Research in the International Journal of Shipping and Transport Logistics has analysed four decades of freight transportation data across the USA and shows how different modes of transport contribute to carbon dioxide emissions. The work reveals a complex picture wherein transportation is indeed a major source of greenhouse gases, alongside electricity generation, but air, rail, road, water, and pipeline make different contributions to the problem.
The researchers used an Autoregressive Distributed Lag model to consider both short-term and long-term relationships between transportation activity and emissions. This allowed them to smooth out the information even when the underlying data are uneven. Such a level of detail is uncommon in climate and transport studies, which often focus on a narrower time frame or fewer transport categories.

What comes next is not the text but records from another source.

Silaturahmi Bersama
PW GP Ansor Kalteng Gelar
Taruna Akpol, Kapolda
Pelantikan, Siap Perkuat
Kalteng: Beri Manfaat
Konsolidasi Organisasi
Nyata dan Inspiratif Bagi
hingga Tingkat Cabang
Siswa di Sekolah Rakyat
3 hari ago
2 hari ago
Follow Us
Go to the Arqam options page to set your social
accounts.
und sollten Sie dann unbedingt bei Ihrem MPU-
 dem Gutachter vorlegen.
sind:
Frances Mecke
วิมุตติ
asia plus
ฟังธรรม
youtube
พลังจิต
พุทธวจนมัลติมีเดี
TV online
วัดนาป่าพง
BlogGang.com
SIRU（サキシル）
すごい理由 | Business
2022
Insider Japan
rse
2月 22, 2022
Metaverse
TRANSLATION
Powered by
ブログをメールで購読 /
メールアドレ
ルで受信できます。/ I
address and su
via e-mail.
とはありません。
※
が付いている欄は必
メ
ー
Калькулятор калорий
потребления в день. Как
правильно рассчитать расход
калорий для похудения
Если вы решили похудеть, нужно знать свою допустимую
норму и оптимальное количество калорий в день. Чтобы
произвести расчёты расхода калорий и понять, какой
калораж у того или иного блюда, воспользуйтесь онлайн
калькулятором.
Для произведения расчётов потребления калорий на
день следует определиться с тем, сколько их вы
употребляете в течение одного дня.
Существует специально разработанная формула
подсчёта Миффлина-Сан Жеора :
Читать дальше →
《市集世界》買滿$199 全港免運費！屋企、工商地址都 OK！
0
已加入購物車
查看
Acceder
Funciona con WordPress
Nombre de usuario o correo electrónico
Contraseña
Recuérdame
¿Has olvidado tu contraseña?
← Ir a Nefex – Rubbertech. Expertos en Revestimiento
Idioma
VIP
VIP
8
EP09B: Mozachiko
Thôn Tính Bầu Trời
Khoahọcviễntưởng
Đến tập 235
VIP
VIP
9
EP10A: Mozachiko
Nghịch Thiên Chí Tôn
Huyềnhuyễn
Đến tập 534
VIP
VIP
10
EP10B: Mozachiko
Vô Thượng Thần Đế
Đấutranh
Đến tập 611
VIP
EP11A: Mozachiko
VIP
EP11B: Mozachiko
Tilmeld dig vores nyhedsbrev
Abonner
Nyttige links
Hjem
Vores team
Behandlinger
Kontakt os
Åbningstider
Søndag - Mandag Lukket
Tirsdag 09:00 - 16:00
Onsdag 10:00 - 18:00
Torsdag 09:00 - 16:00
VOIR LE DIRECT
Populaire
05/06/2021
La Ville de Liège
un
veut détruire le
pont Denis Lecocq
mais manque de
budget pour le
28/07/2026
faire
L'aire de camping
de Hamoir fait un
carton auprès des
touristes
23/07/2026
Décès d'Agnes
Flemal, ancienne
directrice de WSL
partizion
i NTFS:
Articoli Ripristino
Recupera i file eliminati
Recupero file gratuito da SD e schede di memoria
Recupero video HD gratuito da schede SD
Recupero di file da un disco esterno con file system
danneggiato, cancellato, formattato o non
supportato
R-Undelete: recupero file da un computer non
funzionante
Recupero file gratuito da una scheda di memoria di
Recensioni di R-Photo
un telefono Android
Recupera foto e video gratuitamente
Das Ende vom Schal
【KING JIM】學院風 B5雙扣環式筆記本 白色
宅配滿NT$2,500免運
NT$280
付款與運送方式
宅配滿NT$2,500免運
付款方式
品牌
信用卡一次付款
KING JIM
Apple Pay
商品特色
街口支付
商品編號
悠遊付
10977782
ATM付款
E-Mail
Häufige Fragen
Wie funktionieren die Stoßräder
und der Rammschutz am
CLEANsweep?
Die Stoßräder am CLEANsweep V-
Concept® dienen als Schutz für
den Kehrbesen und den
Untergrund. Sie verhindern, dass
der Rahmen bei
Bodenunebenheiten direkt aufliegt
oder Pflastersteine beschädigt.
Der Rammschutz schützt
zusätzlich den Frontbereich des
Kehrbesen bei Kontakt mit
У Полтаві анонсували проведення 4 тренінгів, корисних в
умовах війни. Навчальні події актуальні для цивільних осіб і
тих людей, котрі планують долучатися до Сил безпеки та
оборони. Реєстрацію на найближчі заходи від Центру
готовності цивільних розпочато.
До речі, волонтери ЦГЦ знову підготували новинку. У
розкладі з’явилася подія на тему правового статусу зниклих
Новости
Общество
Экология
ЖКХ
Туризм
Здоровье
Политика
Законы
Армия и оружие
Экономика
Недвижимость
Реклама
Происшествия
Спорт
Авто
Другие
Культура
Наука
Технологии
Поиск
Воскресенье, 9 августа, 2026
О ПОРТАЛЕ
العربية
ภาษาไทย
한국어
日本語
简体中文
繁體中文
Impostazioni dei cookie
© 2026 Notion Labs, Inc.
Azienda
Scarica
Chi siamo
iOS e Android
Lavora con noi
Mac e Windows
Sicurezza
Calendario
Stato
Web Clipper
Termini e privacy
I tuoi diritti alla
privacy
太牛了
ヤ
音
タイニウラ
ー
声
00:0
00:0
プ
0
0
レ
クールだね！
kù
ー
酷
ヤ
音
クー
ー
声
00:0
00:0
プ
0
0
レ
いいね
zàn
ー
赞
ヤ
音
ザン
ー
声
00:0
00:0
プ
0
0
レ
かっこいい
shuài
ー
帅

Surprisingly, a negative relationship between both air and pipeline transport and carbon emissions over the period 1980 to 2022 showed that even as these two forms of freight activity increased, emissions actually declined slightly: by 0.03% for every 1% rise in air transport activity, and by 0.06% for pipeline transport. Such figures seem small, but they could be statistically meaningful when scaled across the vast transport systems of the USA and over several decades. The findings suggest that adoption of cleaner technologies, especially in aviation, is having an effect. Innovation in the road and rail sectors could reap similar rewards, the research suggests.
The various interdependencies suggest that emissions, energy consumption, and transport activity are all so closely intertwined that coordinated policy responses is now essential rather than isolated reforms if we are to achieve net-zero.
The researchers suggest that by breaking down the environmental impact of individual transport modes, it is possible to develop more targeted climate strategies. For example, expanding pipeline infrastructure or accelerating the rollout of sustainable aviation technology may deliver greater emissions reductions than blanket policies applied across all transport sectors.
Ergen, H., Aslan, A. and Ayvaz, E.E. (2025) ‘Can air transportation reach to zero carbon emissions: comparative econometric analysis between transportation modes in the USA’, Int. J. Shipping and Transport Logistics, Vol. 21, No. 1, pp.71–99.